Oh those horrible GOP cost cutters

Read the following. Do you think these are drastic or unfair changes?

Before you answer, keep in mind you are paying for these benefits and for most federal civilian workers their total compensation is now 44% or more higher than average in the private sector.

The fact is none of these proposed changes are drastic given the generous nature of the benefits. After they are implemented the benefits will still be above the level of the private sector, even for private sector workers who are lucky to have an employer pension.

In the real world where money matters and you can’t endlessly add to debt, or demand money from your neighbors, these are far from significant cuts.

President Trump’s 2019 budget proposal included asking Congress to approve a 2019 pay freeze for all civilian employees and several significant cuts to retirement benefits, including:

• increase federal employee contributions to the Federal Employees Retirement System (FERS)

• by 6 percent — phased in over period of six years

• eliminate cost of living adjustments (COLAs) for FERS retirees, and would reduce CSRS retiree COLAs by 0.5 percent

• Eliminate the FERS Special Retirement Supplement for those who retire before age 62

• Calculate future federal retirement benefits on the average of an employee’s highest five years of salary for those retiring later than 2019 (it is currently is based on the highest three years salary)

The White House’s 2019 budget proposal also included implementing a pay-for-performance model of compensation and slowing the in-grade pay step increases. Source: my federalretirement.com


  1. At every level of education, from some high school through masters degree (except for professional degrees), the public sector employees receive greater total compensation than private sector employees – in terms of averages AND medians. That means, the “typical” federal employee is paid substantially greater total compensation than the “typical” private sector employee – whose taxes fund their compensation.

    And, again, that holds true for the high school dropout and the masters degree holder.

    From my perspective, the challenge here is that if I were a public sector employee, I would prefer having a choice – to choose a lesser level of benefits or to pay more. So, for example, If I could waive medical coverage (and be covered under a spouse’s plan) while receiving an opt out financial incentive, that might be used to cover the higher contributions to retirement.

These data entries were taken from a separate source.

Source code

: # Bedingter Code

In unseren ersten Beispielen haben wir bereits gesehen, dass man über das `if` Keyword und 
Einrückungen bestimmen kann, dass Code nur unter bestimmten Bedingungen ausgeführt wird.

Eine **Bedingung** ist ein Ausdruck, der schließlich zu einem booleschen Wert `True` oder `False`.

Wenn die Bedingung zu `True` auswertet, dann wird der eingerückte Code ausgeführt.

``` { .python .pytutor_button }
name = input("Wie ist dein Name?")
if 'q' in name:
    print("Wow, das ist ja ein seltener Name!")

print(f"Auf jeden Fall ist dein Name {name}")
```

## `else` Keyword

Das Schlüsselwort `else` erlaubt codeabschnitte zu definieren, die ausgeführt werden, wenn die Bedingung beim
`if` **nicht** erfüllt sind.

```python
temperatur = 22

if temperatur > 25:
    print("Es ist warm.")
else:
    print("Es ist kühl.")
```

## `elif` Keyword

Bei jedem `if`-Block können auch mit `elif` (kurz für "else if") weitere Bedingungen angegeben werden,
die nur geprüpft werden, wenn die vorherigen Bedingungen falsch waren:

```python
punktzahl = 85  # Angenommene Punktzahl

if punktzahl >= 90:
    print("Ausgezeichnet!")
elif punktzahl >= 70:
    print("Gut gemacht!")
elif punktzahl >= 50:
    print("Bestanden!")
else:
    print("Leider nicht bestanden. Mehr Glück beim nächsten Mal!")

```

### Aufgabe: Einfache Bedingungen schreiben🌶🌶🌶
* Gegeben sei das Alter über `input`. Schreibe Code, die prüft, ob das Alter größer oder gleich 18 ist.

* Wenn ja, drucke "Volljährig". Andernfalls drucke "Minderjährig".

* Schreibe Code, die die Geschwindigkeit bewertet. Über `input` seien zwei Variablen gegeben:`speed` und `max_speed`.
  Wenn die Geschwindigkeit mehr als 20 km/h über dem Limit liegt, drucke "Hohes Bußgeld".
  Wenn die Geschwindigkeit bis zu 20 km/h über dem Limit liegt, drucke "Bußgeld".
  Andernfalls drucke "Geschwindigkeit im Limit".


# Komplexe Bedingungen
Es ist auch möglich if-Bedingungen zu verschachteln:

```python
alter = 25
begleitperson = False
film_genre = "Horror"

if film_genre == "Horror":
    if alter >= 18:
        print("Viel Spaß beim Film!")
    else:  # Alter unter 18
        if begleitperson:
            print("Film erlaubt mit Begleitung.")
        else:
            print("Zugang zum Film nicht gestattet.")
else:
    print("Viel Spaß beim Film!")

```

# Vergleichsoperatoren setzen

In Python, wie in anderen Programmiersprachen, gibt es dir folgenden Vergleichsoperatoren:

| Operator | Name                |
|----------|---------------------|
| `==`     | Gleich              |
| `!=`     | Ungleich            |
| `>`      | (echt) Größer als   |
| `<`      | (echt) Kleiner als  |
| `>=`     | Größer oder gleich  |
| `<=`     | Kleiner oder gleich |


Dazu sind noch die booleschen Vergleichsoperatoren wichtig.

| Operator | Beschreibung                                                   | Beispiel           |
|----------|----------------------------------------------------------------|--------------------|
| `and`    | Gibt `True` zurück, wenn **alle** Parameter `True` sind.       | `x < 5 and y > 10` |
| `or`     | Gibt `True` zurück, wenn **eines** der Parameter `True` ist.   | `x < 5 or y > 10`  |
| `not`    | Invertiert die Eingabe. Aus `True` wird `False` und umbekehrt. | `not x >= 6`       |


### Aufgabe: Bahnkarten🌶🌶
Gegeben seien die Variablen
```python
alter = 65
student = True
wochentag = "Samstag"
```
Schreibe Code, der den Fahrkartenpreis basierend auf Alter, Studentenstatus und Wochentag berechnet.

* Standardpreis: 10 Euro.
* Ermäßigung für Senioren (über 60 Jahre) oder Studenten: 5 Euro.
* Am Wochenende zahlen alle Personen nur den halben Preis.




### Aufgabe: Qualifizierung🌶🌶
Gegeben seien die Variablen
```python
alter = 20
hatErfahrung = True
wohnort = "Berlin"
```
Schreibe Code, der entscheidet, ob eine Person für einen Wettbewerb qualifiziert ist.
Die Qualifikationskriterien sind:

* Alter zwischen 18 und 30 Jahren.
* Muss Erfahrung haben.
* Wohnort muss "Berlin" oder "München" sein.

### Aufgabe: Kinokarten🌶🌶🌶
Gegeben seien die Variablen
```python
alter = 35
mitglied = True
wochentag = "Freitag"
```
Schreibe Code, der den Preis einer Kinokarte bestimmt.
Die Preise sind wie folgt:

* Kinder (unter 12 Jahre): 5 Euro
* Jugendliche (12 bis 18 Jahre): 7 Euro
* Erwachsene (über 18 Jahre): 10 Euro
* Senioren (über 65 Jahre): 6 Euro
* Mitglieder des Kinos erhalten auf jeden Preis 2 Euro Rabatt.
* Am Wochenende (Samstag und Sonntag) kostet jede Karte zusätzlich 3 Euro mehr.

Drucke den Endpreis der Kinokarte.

    Obviously, members of the Trump Administration know little about employee benefits and total rewards – consistent with the past decades of other administrations who dug this hole.


  2. I am a retired federal employee. I agree with each and every change included in the new budget for 2019. Federal employees have enjoyed on average annual pay raises above the rate of inflation for the last decade and a half. In addition to the annual raises, most employees get what amounts to automatic “step increases” on average every two years. Tax payers pick up 75 per cent of health care premiums for federal employees. I was, and am, a beneficiary of the generosity of the federal government. Way back in the middle of the last century, benefits were high in part because federal salaries were indeed low. Back then health care premiums were very low and retirement modest due to the low salaries they were based on. This however has not been the case for the past forty years. It pains me to hear the whining and complaining from federal unions and their bought and paid for congressmen and senators from states and districts with a high number of federal employees. If these correctives are not passed by Congress this year, they likely won’t be for a long time as many predict the House will go Democrat in 2019. If all the changes are passed, working for the federal government will still be a good deal for employees. But the pay and benefits won’t be as out of whack with those of the taxpayers who pay them.